Israel's measures to "ease" the illegal blockade of Gaza in the face of significant international pressure have done little to change the plight of Gaza's civilians, said Amnesty International UK and 21 other human rights and aid groups in a report published today.
The international community has eased its pressure on Israel, but too little has been done to effectively ease the restrictions on the daily lives of the 1.5 million Palestinians in Gaza, half of whom are children, said the report.
Not only has Israel neglected to address major elements of the blockade in its "easing" measures, such as lifting the ban on exports from Gaza, but it has failed so far to live up to key commitments it did make.
Israel promised to expand and accelerate imports of desperately-needed construction materials for UN and other international projects such as schools, health centres, houses and sewage plants, many of which were damaged or destroyed during the military operation in December 2008-January 2009. But in reality the report shows that progress has been slow and limited since this pledge.
Israel has so far only approved the import of materials for 25 United Nations Relief and Works Agency (UNRWA) construction projects for schools and clinics, a mere seven per cent of UNRWA's entire reconstruction plan for Gaza. Even for these approved projects, only a small fraction of the required construction materials have actually been permitted to enter Gaza so far.
More generally, the UN has estimated that Gaza needs 670,000 truckloads of construction materials for housing alone in Gaza. An average of only 715 truckloads of construction materials have entered the Gaza Strip per month since the "easing" announcement, says the report. At this rate, it would take many decades to build the needed homes. And because UNRWA has been unable to get construction materials to build new schools, 40,000 eligible children could not be enrolled at UN schools at the start of the new academic year.
"Only a fraction of the aid needed has made it to the civilians trapped in Gaza by the blockade," said Jeremy Hobbs, Director of Oxfam International.
“Israel’s failure to live up to its commitments and the lack of international action to lift the blockade are depriving Palestinians in Gaza of access to clean water, electricity, jobs and a peaceful future.”
Moreover, the "easing" has had no impact on exports which remain banned until now. This leaves two thirds of Gaza’s industrial businesses closed and the rest operating at partial capacity, while increased inflows of finished consumer goods undercut local producers who cannot export or restart their businesses, say the groups.
The movement of people has also seen little change. Despite the Israeli government’s stated commitment to streamline entry and exit to and from Gaza for humanitarian aid workers, the report shows that there has in fact been an increase in refusals of entry and exit for UN agencies’ local humanitarian staff since the "easing" measures were announced.
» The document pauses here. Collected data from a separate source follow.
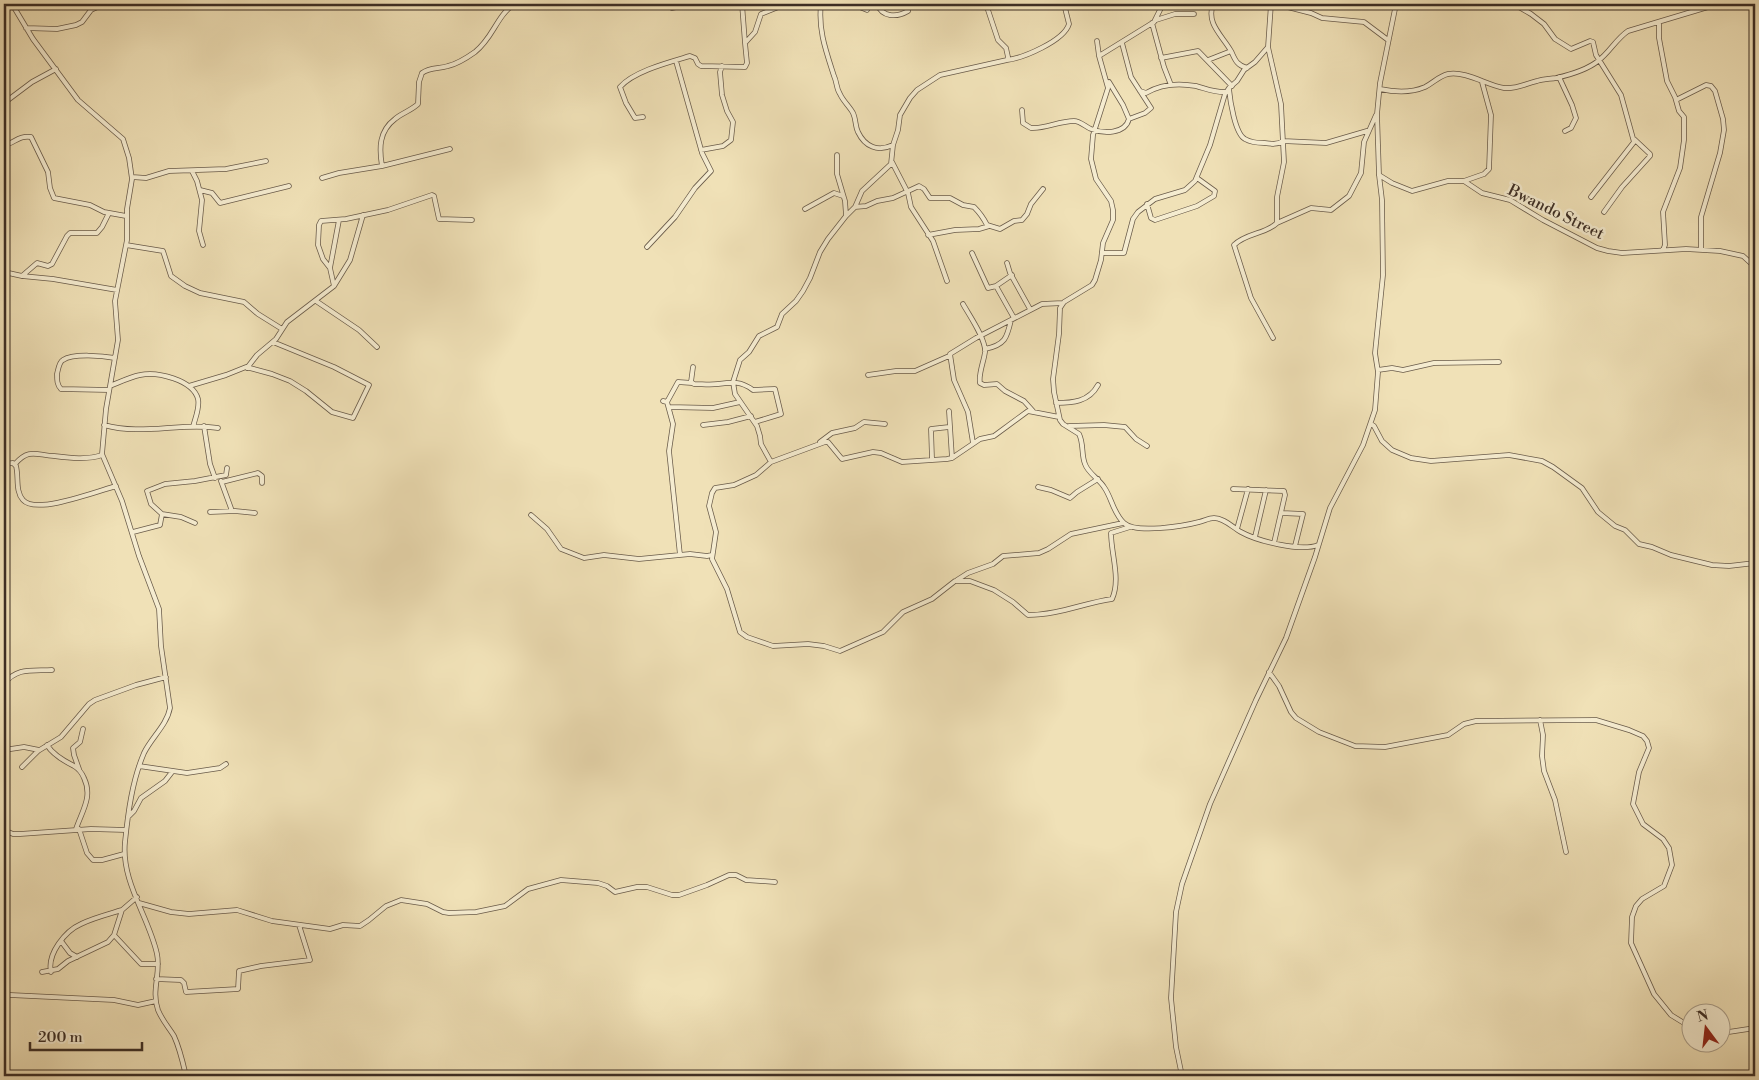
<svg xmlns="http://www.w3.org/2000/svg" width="1759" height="1080" font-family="'Libre Bodoni',serif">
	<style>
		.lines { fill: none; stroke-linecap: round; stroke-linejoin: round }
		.street-casing { stroke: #695b4a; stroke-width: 5.5 }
		.street { stroke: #f5ecd0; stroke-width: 4 }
		.labels { text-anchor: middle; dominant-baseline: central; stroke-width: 5; stroke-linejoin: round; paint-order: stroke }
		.street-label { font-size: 16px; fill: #3c2e25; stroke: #f5ecd0 }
	</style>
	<rect width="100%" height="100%" fill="#f0e1b7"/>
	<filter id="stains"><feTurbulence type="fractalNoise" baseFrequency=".004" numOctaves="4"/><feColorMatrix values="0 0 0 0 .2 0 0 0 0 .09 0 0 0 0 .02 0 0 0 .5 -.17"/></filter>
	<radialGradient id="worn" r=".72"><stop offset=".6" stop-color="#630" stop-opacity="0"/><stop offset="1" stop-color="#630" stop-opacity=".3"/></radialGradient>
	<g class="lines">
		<g class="street-casing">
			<path id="street" d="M 12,4 L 33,39 L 78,100 L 123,139 L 129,158 L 132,179 L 127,209 L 127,240 L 115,301 L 118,340 L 106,409 L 102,454 L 122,501 L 139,556 L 159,609 L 161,646 L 170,708 C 167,725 151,738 144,753 C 132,781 128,813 125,842 C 121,882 149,917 157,954 C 161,973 151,991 158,1010 C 162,1020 169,1028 174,1036 C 180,1049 183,1063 186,1076
				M 667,4 L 672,8 L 690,4
				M 742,4 L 745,43
				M 821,4 C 818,30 826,51 834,76 C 837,82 836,88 840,94 C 843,101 850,107 853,113 C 856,119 855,126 858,132 C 865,147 878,152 893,145
				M 859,4 L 862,8 L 867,10
				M 877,4 C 882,17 896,18 908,11
				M 1213,4 C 1206,24 1222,35 1231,51 C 1235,59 1236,65 1247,68
				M 1271,4 L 1268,47 L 1281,104 L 1284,162 L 1277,197 L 1277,223 C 1266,234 1246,233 1234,245 L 1251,298 L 1273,338
				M 1276,4 L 1311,13 L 1322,18 L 1364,22 L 1388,40
				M 1506,4 L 1519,7 L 1531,14 L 1544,24 L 1555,39 L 1571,49 L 1590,41 L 1593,42 L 1596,55 L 1621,95 L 1634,142 L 1591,197
				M 1156,20 L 1175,14 L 1194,14
				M 1152,23 L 1164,67 L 1171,85
				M 1659,23 L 1659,38 L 1667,81 L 1675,97 L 1679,111 L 1684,117 L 1684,140 L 1680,168 L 1663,212 L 1665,245 L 1663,250
				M 26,28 L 57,29 L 76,25 L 82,22 L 91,10 L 104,4
				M 1097,41 L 1099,56 L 1108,88 L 1093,135 L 1091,159 L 1096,179 L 1111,201 L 1113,210 L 1113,220 L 1103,243 L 1101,260 L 1095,280 L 1092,285 L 1064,302 L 1060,308 L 1059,334 L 1053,379 L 1054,392 L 1060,420 L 1063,424 L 1079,434 C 1084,444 1081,454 1085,464 C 1088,473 1099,479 1104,487 C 1112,498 1113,513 1124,523 C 1136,534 1184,526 1199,522 C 1204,521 1209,518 1214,518 C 1224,518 1232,527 1241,532 C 1257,541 1301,552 1318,545
				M 1122,43 L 1131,77 L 1151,108 L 1145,113 L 1129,119
				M 1099,56 L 1154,22 L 1163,4
				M 1161,58 L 1198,51 L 1232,86
				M 1007,60 C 1023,58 1064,41 1069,24 L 1064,4
				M 1208,60 L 1231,51
				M 1559,77 L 1572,105 L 1576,118 L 1571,128 L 1565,131
				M 1229,89 C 1230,100 1235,134 1245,139 C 1250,142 1259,143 1264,143 C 1271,144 1277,145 1283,141 L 1326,143 L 1367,131
				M 1380,89 C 1394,92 1411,93 1425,87 C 1433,83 1439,76 1448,74 C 1467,71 1486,85 1504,88 C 1518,89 1524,84 1537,81 C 1543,79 1550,79 1556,78 C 1569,75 1588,69 1598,61 C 1610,52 1616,39 1628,31 L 1718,4
				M 1140,91 L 1146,93 C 1161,84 1179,83 1196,86 C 1207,89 1215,93 1227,92
				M 1676,100 L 1706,85 L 1711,86 L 1715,91 L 1723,119 L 1724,130 L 1720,153 L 1701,217 L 1701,249
				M 4,103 L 32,82 L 56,69
				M 1022,110 L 1023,123 L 1031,128 C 1045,129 1059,121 1074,121 C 1080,121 1086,127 1091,129 C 1104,134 1125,134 1129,119 L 1123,105 L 1109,82
				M 643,117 L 635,118 L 626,103 L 620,87 C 634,71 670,62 690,56 L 695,58 L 698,64 L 701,66 L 745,67 L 747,63 L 745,43 L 755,32 L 761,14 L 786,4
				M 4,145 C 14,144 18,135 31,137 L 48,172 L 50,188 L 54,198 L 90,205 L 104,212 L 126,216
				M 701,150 L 723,146 L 731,140 L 733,122 L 727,111 L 722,95 L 720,72 L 722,66
				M 837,155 L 837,174 L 845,201 L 846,215
				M 892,162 L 908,193 L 911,207 L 933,241 L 947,281
				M 382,166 C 379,148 379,131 395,119 C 402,113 412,110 418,104 L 419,82 L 422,73 C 430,67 439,69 448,66 C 457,64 468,57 475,52 C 493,38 496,17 514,4
				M 192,171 L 197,181 L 202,200 L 199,231 L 203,245
				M 1379,175 L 1392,183 L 1412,191 L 1448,181 L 1464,181 L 1482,193 L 1510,200 L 1543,220 L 1597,248 L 1608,251 L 1622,253 L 1686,249 L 1720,251 L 1743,256 L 1755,267
				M 132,177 L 146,178 L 169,171 L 226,169 L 266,161
				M 322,178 L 339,173 L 382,166 L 450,149
				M 1464,181 L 1484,174 L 1489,169 L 1491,115 L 1482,82
				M 200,190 L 212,193 L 220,203 L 289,186
				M 1147,204 L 1151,218 L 1155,220 L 1197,206 L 1214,196 L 1215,191 L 1197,178
				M 855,207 L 866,206 L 877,201 L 893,198 L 919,186 L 924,189 L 930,198 L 950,198 L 963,205 L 974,207 C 979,212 984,219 987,225 L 1000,229 L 1014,221 L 1022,220 L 1027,214 L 1031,204 L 1043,189
				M 805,209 L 834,193 L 843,196
				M 1604,212 L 1622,187 L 1650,156 L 1650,154 L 1634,139
				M 1277,223 L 1311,208 L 1331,210 L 1349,196 L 1361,173 L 1364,142 L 1376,115
				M 928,235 L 955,230 L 979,229 L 989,226
				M 126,245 L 163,251 L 171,276 L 185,286 L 200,293 L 244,302 L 258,314 L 282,329
				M 647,247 L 675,217 L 695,188 L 711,171 L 702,153 L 676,61
				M 972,253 L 988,288 L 996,286 L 1012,275
				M 1102,253 L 1124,253 L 1133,219 L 1138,212 L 1155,199 L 1185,190 L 1195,181 L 1210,145 L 1225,94 L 1229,88 L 1237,81 L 1244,70 L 1255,62 L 1268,47
				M 1007,263 L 1010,273 L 1030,309
				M 330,268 L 339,220
				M 4,272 L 22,276 L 53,279 L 117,290
				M 22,276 L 37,263 L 48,266 L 52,264 L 67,236 L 70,233 L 97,233 L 102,227 L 109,213
				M 334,286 L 330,268 L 323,259 L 318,245 L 319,225 L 321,221 L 346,219 L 388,210 L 432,195 L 434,196 L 439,219 L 472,220
				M 996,286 L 1014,318
				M 316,301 L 359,330 L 377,347
				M 963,304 C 969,315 986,339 985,352 C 984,361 978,375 980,383 L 984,385 L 997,384 L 1005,391 L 1024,401 L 1033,411
				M 985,349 C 1005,345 1007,338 1011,320
				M 693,367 L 691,382 L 694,384 C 702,384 710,385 718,384 C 733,382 741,381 753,390 L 775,389 L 781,414 L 755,422
				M 247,368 L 257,355 L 276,339 L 287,322 L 334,286 L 350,260 L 363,215
				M 1378,370 L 1392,368 L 1403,370 L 1434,363 L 1499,362
				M 868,375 L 896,371 L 915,371 L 949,356
				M 110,386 C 120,382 130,377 140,375 C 157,371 193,380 198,399 C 200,408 195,418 193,427
				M 189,386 L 226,375 L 246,367 L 272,374 L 290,381 L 306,391 L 332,412 L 353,418 L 369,385 L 334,367 L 273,342
				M 109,390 L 61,389 C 57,385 57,380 57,374 C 58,370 59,362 63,360 C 73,353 104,356 115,358
				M 663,401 L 667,402 L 678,382 L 692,383
				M 667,402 L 673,424 L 669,451 L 680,555
				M 1056,403 C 1072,403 1089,402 1098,385
				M 669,407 L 713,408 L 740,402
				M 949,411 L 952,458
				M 1059,417 L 1028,411 L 994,436 L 980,439 L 952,458 L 947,459 L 902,462 L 881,453 L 873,452 L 842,459 L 828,442 L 825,442 L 771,462 L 756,475 L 734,485 L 715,488 L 712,493 L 709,506 L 716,532 L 712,559 L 727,589 L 740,632 L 747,637 L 773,646 L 808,644 L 824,646 L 840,651 L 883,632 L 903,612 L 932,599 L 955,581 L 970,581 L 994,590 L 1013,602 L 1028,615 C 1058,615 1084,603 1112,599 C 1121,579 1111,554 1111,533 L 1130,527
				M 1371,424 L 1374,426 L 1382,441 L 1392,450 L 1411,458 L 1431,461 L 1509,455 L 1542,461 L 1553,467 L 1582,488 L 1598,512 L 1615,526 L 1625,530 L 1639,544 L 1652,547 L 1671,555 L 1712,565 L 1729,566 L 1755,563
				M 104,425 C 142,436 180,422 218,428
				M 703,425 L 728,422 L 751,416
				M 204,426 L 210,464 L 215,478
				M 1069,426 L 1104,425 L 1125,427 L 1136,439 L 1147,446
				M 820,442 L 832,433 L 855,428 L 864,422 L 885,424
				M 973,443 L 968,412 L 954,380 L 950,354 L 976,338 L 1042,304 L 1063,303
				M 932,459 L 931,429 L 949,427
				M 771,462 L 761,444 L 760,436 L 757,426 L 735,394 L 733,382 L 740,360 L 749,352 L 759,336 L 777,327 L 782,314 L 796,301 L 803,291 L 810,278 L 820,252 L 828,239 L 846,216 L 855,207 L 862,191 L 891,164 L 893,145 L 898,130 L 900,115 L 910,98 L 917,90 L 940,75 L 1007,60 L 1008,57 L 1006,48 L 998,40 L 986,4
				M 4,464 L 13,463 L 16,466 C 19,477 15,491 23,500 C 36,515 98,491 116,486
				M 15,464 C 29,448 36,455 54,456 C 70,458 88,460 102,455
				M 221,481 L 232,511
				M 222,482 L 258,473 L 262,476 L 262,483
				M 1038,487 L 1051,490 L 1070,498 L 1077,492 L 1098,479
				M 1233,489 L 1284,491 L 1285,495 L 1274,543
				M 210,512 L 235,511 L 255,513
				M 1282,513 L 1303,514 L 1295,546
				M 531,515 L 547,529 L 561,549 L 584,558 L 604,555 L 639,559 L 690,554 L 707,556 L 712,555
				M 195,523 L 181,517 L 162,514 L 151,504 L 147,491 L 165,484 L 195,481 L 226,475 L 227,468
				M 1237,529 L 1248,489
				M 133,532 L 160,525 L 162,514
				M 1255,537 L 1266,490
				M 957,580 L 968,573 L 993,564 L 1003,556 L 1039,553 L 1048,549 L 1071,534 L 1123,523
				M 1269,672 L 1279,686 L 1291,712 L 1296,718 L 1319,732 L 1355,746 L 1385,747 L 1448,735 L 1464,724 L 1476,721 L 1596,720 L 1629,730 L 1643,736 L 1647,741 L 1649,748 L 1639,772 L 1633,804 L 1643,824 L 1663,839 L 1669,848 L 1672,865 L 1664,886 L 1642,899 L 1636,906 L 1632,917 L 1631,943 L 1654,994 L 1671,1015 L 1692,1028
				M 4,684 C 17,667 32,671 52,670
				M 1540,720 L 1543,735 L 1542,756 L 1544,771 L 1555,800 L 1566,852
				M 47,745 C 53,755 64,761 74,766 C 79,769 82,773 84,778 C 93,797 82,811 76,829
				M 4,750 L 24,747 L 39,750
				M 139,766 L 187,773 L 220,768 L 226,764
				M 22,767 L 38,751 L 61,737 L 89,704 L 95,700 L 136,685 L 166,677
				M 79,769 L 74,755 L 73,748 L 80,742 L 83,729
				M 129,816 L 134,811 L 141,798 L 165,781 L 172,772
				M 79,829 L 87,853 L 93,860 L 102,860 L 124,854
				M 4,830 L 13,834 L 20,834 L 91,829 L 126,830
				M 139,903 L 171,912 L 189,914 L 237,910 L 272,921 L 330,929 L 343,925 L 360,926 L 369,920 L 386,906 L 401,900 L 427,904 L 443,912 L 449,913 L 476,912 L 505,906 L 528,889 L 561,880 L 598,883 L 607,886 L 615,892 L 637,887 L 647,887 L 672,895 L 679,895 L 707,885 L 729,875 L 736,875 L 746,880 L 775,882
				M 114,935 L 141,964 L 158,964
				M 61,941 L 70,953 L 77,957
				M 42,972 L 58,969 L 68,961 L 108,942 L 114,935 L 122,910 L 137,897
				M 51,972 C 47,954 65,931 81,924 C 93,918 109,914 122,910
				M 156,979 L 181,980 L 184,983 L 186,992 L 238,989 L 239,971 L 261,966 L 310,960 L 299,925
				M 10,995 L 114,1000 L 138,1005 L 156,1001
				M 1722,1033 L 1755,1028
				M 1182,1076 L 1176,1047 L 1171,998 L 1176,912 L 1182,884 L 1210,804 L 1256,700 L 1286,638 L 1315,557 L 1330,508 L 1363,445 L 1375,410 L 1378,372 L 1375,353 L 1383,275 L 1382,200 L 1379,175 L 1377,114 L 1380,83 L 1396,4"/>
		</g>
		<use href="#street" class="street"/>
	</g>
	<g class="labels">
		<g class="street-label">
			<text transform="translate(1556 212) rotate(26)">Bwando Street</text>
		</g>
	</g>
	<rect width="1759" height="1080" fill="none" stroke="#f0e1b7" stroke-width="20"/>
	<rect x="5" y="5" width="1749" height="1070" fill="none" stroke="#3c2e25" stroke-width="2.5"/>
	<rect x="10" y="10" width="1739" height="1060" fill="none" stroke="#3c2e25"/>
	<g transform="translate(1706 1028) rotate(345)"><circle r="24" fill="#f5ecd0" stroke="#aba08c"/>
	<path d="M0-4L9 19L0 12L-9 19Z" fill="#8f2418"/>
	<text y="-8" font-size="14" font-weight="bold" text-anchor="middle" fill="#3c2e25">N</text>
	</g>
	<path d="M30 1042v8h112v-8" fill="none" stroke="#3c2e25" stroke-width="2.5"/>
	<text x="38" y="1042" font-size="15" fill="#3c2e25" stroke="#f5ecd0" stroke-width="4" paint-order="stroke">200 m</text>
	<rect width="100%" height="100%" filter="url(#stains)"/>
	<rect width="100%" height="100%" fill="url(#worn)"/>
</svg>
Meanwhile, the general population of Gaza remains locked in, as their freedom of movement to travel, work, study or visit family members and friends outside Gaza continues to be denied. Despite a rise in the number of businesspeople allowed to travel, there has been no increase in the overall number of Palestinians allowed to leave Gaza through the Israeli crossings, which remains below one per cent of levels prior to the second intifada in 2000.
Commenting recently, EU foreign policy chief Catherine Ashton stated that, "We think that what's happened with Gaza is unsatisfactory, that Israel has failed to live up to its commitments on easing the blockade on the Gaza strip."
Amnesty International UK Director Kate Allen said: "The so-called 'easing' of the Gaza blockade does not change the fact that there’s still a cruel and illegal blockade collectively punishing the entire civilian population. The only real easing has been the easing of pressure on the Israeli authorities to end this cruel and illegal practice."
The organizations in the coalition that released the report are: Amnesty International UK; Broederlijk Delen; CAFOD; CCFD; Terre Solidaire; Christian Aid; Church of Sweden; Cordaid; Diakonia; Euro-Mediterranean Human Rights Network; Handicap International; IKV Pax Christi; International Federation for human rights (FIDH); Medical Aid for Palestinians; Medico International; MS ActionAid Denmark; Norwegian Refugee Council (NRC) Oxfam; Quaker Council for European Affairs; RCT; Redd Barna; Save the Children UK and Trocaire.